Laden with filthy lucre from the Street of Shame The Bristolian will be back on the streets on October 24th. Writers/purveyors of gossip and scandal mongers welcome. Liam Fox is hovering into our Belgrano zone - any up periscope sightings welcome.
the_bristolian2004@yahoo.co.uk


----------



## WasGeri (Oct 14, 2005)

Excellent news


----------



## easy g (Oct 18, 2005)

only just noticed this...

looking forward to seeing my first issue...


----------



## J77 (Oct 18, 2005)

Where is it distributed?

iirc, I remember always seeing some copies in the Highbury Vaults (?)


----------



## fat hamster (Oct 18, 2005)

There's usually copies in the Hillgrove on Dove Street.

Bristolian, are you going to want help selling/distributing it?


----------



## Zaskar (Oct 18, 2005)

Congrats ion the nomination for the Paul Foot award.


----------



## Bristolian (Oct 20, 2005)

*Bristolian distribution*

You'll be able to pick up The Bristolian from Corn Street wednesdays 10am-2pm and from Thursdays from The Chelsea Inn/Eldon House/Micawbers/New Found Out/Royce Rolls and Riff Raff in St.Nicks Market and 82 Colston street - the old Greenleaf bookshop.


----------



## easy g (Oct 20, 2005)

excellent...I'm in The Chelsea now


----------



## easy g (Oct 20, 2005)

Bristolian said:
			
		

> You'll be able to pick up at <snip> and 82 Colston street - the old Greenleaf bookshop.
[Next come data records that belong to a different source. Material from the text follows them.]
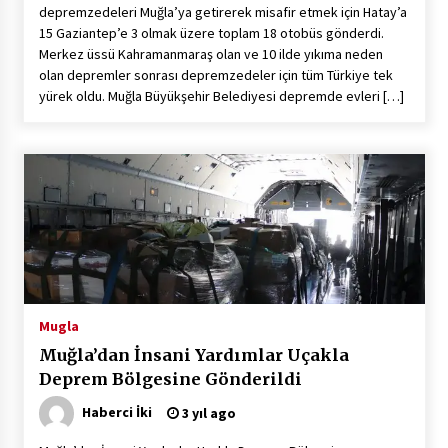
depremzedeleri Muğla’ya getirerek misafir etmek için Hatay’a
15 Gaziantep’e 3 olmak üzere toplam 18 otobüs gönderdi.
Merkez üssü Kahramanmaraş olan ve 10 ilde yıkıma neden
olan depremler sonrası depremzedeler için tüm Türkiye tek
yürek oldu. Muğla Büyükşehir Belediyesi depremde evleri […]
Mugla
Muğla’dan İnsani Yardımlar Uçakla
Deprem Bölgesine Gönderildi
Haberci İki
3 yıl ago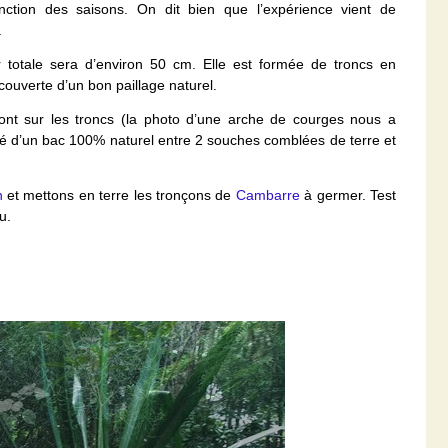
nction des saisons. On dit bien que l’expérience vient de
.
 totale sera d’environ 50 cm. Elle est formée de troncs en
couverte d’un bon paillage naturel.
ront sur les troncs (la photo d’une arche de courges nous a
ié d’un bac 100% naturel entre 2 souches comblées de terre et
n
et mettons en terre les tronçons de
Cambarre
à germer. Test
u.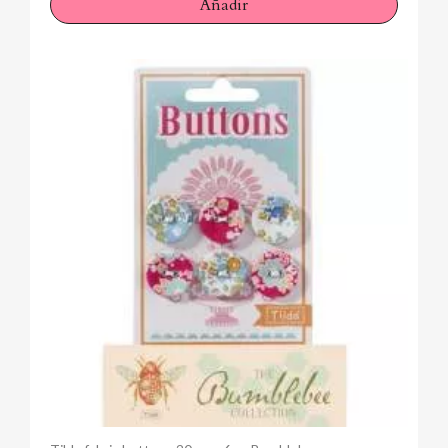
Añadir
Anteprima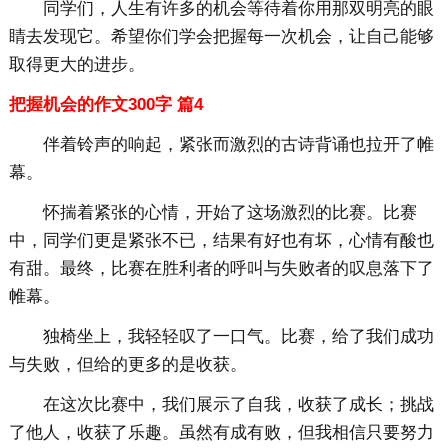
同学们，人生有许多的机会等待着你用那双明亮的眼
睛去发现它。希望你们学会把握每一次机会，让自己能够
取得更大的进步。
把握机会的作文300字 篇4
伴着铃声的响起，紧张而激烈的古诗背诵也拉开了帷
幕。
怀揣着紧张的心情，开始了这场激烈的比赛。比赛
中，同学们更是紧张不已，结果有好也有坏，心情有酸也
有甜。最终，比赛在胜利者的呼叫与失败者的叹息落下了
帷幕。
独椅坐上，我轻轻叹了一口气。比赛，给了我们成功
与失败，但给的更多的是收获。
在这次比赛中，我们展示了自我，收获了成长；挑战
了他人，收获了乐趣。虽然有成有败，但我相信只要努力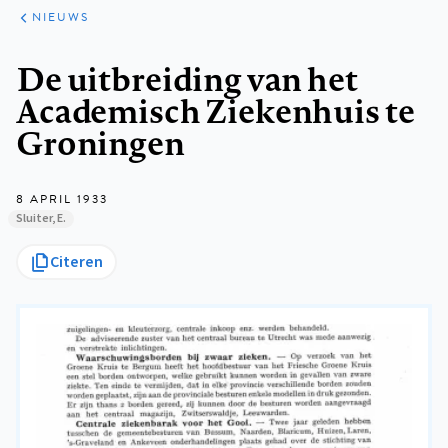
ARTIKELEN
HET
NIEUWS
KORT
Kruimelpad
De uitbreiding van het
Academisch Ziekenhuis te
Groningen
8 APRIL 1933
Sluiter, E.
Citeren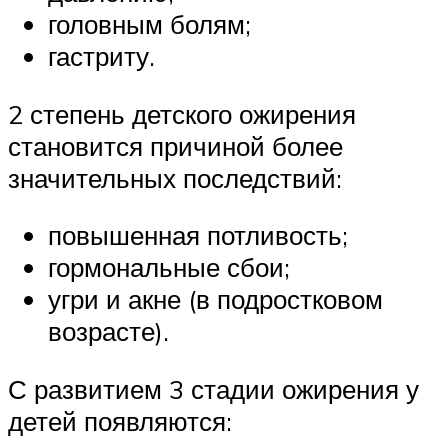
головным болям;
гастриту.
2 степень детского ожирения
становится причиной более
значительных последствий:
повышенная потливость;
гормональные сбои;
угри и акне (в подростковом
возрасте).
С развитием 3 стадии ожирения у
детей появляются:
so what is that place now?


----------



## Cakes (Oct 20, 2005)

easy g said:
			
		

> so what is that place now?


Was chatting to someone who is about to start working there and it sounds as if although the lease has changed hands, it's still going to be the Greenleaf Bookshop. I'll try to get him to post on the other thread.


----------



## DaveCinzano (Oct 20, 2005)

yeah, posted up on the other thread - it's been taken over by some chap whom, i feel it's safe to assume, is not a feminist workers' co-operative (and who's charging £20/year for each postbox  )


----------



## bristol_citizen (Oct 23, 2005)

Bristolian 108 is now available to download from here 
Hurry whilst stocks last!
Hard copies will be available from The Farmers Market, Corn Street on Wednesday from midday.


----------